- [INFORMATION GIVEN]:
#####

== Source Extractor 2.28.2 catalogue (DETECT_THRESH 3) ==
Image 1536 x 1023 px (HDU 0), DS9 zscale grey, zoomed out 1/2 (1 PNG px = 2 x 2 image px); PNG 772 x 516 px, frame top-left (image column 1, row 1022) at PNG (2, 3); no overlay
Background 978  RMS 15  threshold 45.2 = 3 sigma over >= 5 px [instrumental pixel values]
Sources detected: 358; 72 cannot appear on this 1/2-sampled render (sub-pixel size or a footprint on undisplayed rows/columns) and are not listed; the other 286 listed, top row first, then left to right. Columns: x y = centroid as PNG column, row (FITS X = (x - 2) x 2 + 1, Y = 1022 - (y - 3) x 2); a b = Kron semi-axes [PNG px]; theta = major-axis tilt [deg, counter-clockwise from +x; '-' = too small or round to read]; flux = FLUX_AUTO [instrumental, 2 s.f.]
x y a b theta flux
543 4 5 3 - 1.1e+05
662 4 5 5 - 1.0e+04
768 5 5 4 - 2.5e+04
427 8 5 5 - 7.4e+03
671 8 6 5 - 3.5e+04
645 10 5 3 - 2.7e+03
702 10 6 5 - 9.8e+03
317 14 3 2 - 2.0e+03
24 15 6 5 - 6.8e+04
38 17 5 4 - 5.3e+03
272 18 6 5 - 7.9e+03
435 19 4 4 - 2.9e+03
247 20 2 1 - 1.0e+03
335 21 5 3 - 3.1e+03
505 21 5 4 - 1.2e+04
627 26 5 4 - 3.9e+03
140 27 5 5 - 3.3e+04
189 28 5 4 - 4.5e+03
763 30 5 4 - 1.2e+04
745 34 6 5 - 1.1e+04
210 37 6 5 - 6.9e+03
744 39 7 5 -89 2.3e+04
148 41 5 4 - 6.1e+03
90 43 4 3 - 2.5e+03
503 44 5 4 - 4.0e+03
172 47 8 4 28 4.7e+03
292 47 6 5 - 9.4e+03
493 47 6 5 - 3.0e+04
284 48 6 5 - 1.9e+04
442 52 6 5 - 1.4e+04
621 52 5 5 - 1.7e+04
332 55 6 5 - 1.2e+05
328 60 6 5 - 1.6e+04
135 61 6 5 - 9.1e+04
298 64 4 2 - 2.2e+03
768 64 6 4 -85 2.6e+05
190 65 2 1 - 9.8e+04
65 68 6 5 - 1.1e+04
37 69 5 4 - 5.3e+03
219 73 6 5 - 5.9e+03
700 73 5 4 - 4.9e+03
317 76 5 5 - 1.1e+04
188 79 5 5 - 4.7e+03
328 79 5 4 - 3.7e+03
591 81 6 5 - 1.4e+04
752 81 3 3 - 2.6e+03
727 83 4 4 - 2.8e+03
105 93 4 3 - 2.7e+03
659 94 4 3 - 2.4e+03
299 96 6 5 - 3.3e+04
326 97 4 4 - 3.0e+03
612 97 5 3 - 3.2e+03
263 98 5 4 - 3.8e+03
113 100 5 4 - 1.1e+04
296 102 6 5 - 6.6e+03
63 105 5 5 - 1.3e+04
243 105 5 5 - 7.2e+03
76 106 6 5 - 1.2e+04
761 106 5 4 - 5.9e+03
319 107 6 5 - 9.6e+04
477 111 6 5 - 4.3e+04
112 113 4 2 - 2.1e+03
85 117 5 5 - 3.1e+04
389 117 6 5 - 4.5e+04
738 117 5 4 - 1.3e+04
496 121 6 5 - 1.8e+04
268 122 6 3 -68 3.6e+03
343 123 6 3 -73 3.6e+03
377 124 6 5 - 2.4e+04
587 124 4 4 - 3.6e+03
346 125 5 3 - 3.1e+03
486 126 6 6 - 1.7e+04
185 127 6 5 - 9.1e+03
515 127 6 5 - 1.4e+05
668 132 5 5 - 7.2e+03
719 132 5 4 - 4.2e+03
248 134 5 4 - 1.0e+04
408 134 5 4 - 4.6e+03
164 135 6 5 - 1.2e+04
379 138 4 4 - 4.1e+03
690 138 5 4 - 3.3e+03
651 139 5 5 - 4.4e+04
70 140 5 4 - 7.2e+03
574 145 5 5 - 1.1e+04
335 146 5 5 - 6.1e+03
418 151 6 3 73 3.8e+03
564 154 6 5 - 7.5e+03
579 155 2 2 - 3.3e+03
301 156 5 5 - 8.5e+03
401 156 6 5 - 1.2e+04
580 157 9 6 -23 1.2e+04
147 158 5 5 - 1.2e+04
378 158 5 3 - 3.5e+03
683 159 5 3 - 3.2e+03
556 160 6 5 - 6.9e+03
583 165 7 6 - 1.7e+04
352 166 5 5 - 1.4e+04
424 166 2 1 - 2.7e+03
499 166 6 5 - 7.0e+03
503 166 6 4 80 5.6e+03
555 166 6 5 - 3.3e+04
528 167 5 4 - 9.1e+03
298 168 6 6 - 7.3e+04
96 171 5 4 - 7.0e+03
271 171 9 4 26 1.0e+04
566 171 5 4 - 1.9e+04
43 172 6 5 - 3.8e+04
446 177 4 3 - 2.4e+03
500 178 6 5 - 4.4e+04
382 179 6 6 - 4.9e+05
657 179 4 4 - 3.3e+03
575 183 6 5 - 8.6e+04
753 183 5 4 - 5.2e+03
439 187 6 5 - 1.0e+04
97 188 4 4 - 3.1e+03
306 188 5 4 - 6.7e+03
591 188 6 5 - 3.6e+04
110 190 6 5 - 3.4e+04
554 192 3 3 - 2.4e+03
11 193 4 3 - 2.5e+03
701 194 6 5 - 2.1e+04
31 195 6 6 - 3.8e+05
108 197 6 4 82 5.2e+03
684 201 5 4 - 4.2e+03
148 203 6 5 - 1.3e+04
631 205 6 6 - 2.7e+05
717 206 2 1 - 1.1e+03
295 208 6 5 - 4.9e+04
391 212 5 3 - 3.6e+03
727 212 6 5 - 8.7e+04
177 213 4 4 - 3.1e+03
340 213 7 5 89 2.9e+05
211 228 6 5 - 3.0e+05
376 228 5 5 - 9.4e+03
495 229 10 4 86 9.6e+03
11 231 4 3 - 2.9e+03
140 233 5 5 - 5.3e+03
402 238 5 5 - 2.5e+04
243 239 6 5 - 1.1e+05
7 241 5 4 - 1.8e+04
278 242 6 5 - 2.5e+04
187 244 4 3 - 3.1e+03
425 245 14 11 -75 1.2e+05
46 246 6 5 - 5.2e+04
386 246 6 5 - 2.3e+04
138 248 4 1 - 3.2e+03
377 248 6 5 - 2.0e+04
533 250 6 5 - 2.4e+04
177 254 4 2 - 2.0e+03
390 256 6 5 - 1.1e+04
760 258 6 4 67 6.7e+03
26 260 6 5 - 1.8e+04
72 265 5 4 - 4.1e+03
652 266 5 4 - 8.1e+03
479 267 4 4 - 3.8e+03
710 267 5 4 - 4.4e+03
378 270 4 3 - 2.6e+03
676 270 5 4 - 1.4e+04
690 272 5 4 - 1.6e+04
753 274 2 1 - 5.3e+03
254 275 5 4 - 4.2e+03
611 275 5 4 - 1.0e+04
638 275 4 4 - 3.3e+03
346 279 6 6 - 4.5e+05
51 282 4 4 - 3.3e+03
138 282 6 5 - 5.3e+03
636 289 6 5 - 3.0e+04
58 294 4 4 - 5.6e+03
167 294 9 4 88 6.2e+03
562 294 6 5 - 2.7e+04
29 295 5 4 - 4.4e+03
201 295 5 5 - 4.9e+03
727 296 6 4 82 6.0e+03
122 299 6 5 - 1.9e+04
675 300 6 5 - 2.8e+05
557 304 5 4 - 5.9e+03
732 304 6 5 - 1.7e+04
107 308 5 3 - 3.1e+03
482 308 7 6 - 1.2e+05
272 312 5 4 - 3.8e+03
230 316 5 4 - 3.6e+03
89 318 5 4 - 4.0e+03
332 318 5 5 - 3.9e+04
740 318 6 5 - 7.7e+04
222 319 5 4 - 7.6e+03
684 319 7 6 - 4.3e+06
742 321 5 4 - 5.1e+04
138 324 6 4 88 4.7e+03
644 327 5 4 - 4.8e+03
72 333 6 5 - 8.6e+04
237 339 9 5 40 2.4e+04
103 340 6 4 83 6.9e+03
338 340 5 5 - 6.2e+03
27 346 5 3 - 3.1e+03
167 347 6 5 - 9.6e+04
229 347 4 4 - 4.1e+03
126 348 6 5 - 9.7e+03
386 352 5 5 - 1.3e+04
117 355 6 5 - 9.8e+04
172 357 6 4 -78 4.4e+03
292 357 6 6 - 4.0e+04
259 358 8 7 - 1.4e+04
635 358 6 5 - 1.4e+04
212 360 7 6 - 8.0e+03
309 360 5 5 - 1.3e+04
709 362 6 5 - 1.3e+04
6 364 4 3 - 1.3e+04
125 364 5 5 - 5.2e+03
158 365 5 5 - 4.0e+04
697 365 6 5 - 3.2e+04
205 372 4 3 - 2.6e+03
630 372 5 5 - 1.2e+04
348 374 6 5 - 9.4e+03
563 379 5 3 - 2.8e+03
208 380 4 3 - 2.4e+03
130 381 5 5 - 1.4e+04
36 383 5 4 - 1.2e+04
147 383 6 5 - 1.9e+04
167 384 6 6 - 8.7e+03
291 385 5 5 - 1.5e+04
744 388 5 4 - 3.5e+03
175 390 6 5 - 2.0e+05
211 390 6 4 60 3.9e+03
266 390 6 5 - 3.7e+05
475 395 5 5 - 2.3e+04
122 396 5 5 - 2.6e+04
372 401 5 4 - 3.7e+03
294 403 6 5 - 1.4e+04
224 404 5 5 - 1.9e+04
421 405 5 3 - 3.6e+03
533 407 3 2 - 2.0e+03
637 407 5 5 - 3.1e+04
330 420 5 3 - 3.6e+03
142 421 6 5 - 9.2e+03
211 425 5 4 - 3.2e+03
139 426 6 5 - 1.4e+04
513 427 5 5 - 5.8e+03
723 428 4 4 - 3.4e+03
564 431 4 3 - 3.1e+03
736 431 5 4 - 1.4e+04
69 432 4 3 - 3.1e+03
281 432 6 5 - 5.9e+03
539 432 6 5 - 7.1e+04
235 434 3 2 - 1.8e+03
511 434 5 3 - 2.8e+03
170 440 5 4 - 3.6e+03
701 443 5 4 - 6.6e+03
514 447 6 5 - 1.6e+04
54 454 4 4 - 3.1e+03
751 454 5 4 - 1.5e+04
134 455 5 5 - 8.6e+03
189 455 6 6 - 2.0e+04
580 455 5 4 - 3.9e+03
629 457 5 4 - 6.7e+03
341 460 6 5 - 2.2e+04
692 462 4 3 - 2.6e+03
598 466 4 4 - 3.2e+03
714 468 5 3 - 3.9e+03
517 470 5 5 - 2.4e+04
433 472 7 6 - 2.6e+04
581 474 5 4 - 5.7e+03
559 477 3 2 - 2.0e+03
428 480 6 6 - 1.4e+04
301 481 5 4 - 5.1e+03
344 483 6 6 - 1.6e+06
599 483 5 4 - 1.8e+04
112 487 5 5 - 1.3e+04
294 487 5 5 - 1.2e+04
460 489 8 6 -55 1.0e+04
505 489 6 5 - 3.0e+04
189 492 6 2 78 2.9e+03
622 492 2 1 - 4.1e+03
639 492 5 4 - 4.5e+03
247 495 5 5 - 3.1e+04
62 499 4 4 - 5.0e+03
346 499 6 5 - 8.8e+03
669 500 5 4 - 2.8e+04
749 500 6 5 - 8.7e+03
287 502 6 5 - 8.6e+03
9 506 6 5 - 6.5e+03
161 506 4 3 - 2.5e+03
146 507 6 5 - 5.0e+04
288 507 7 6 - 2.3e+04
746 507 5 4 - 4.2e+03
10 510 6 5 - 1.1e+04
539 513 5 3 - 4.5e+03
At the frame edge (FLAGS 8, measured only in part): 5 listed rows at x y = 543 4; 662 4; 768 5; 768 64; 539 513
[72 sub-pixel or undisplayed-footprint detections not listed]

#####

- [SHORT EXERCISE]: Please return each line in the records that contains the string "listed". Case counts.

- [WRITTEN RESPONSE]:
Sources detected: 358; 72 cannot appear on this 1/2-sampled render (sub-pixel size or a footprint on undisplayed rows/columns) and are not listed; the other 286 listed, top row first, then left to right. Columns: x y = centroid as PNG column, row (FITS X = (x - 2) x 2 + 1, Y = 1022 - (y - 3) x 2); a b = Kron semi-axes [PNG px]; theta = major-axis tilt [deg, counter-clockwise from +x; '-' = too small or round to read]; flux = FLUX_AUTO [instrumental, 2 s.f.]
At the frame edge (FLAGS 8, measured only in part): 5 listed rows at x y = 543 4; 662 4; 768 5; 768 64; 539 513
[72 sub-pixel or undisplayed-footprint detections not listed]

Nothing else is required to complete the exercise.